Ultrasound Imaging: It is used for delivering the morphological information about organs and tissues. Currently available ultrasound imaging agents consist of gas filled microbubbles (1-2µm) which are considered on the upper boundary of nanodimensions (Unger et al., 2004). For example, Definity® (ImaRex Therapeutics Inc., USA), Optison™ (Amersham Biosciences, UK) and SonoVue® (Astra Tech AB, Sweden) are commercially available gas filled microbubbles for diagnostic imaging. At present only limited research work on nanosized ultrasound contrast agents is taking place and none of them have reached clinical trials yet.
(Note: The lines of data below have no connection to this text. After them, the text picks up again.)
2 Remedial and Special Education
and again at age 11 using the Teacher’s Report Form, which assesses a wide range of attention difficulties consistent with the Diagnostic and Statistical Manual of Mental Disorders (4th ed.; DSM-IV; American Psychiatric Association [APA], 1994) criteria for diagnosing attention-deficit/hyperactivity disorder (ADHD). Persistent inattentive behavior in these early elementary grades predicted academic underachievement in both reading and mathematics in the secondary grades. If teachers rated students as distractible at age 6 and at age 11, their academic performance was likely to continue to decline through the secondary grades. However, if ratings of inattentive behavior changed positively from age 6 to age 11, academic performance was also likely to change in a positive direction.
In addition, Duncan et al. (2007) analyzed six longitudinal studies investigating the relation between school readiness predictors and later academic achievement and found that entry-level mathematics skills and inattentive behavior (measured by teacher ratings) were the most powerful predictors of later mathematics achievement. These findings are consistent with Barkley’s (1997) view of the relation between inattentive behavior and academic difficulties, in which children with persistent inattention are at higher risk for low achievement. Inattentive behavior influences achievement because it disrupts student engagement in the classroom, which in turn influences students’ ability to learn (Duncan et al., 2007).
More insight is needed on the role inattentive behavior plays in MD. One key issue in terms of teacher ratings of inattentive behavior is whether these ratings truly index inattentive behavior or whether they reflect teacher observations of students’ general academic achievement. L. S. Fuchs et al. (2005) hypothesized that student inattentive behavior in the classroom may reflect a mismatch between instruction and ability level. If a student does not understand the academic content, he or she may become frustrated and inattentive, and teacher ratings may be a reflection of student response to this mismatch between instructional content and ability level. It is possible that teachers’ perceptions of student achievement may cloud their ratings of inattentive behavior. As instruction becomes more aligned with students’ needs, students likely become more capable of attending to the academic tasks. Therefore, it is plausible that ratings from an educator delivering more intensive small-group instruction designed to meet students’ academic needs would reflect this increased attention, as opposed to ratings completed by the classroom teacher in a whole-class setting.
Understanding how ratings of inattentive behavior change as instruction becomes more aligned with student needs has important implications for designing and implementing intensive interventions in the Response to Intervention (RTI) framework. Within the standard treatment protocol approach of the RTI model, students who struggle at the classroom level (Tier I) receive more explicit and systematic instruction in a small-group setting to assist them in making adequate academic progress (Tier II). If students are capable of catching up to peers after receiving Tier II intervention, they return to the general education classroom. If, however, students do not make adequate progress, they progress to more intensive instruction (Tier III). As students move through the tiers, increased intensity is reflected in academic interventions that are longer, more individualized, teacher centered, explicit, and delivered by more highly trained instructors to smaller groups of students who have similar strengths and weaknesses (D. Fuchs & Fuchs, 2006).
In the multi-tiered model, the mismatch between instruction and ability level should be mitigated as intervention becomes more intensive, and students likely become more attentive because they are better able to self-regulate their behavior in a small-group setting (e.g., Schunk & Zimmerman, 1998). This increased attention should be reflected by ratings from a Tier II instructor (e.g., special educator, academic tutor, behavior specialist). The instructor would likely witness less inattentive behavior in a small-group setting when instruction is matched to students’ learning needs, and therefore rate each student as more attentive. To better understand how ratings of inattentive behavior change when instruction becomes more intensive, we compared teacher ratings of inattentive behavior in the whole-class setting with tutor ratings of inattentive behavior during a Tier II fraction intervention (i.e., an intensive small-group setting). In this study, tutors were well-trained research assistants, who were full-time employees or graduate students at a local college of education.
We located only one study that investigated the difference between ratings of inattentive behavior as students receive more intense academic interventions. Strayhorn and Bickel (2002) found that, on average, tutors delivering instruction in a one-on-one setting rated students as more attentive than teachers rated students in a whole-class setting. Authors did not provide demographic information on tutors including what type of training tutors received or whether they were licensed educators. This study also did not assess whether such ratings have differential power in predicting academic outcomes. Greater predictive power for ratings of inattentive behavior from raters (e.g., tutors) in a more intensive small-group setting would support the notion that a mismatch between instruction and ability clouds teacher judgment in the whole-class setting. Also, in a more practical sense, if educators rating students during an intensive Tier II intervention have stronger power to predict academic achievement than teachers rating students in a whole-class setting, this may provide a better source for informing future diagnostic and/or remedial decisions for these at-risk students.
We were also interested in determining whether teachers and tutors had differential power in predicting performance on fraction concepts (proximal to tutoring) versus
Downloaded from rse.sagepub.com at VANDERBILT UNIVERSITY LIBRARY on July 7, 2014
Optical Imaging: Quantum Dots (QDs) are the most prolific nanotech-based optical contrast agents. QDs are first used for in vivo studies in 2002 to trace the cell lineages in frog embryos (Dubertret et al., 2002). Ever since they are being used to image cancer markers (Wu, 2003), Tumours in living animals (Gao, 2004) and in Cell Signal Transductions (Lidke, 2004). These experiments allowed researchers to believe that there is a realistic chance for QD technology in medical in vivo imaging. However, the high toxicity of the semiconductor materials used in QD manufacturing is the main roadblock for reaching the goals.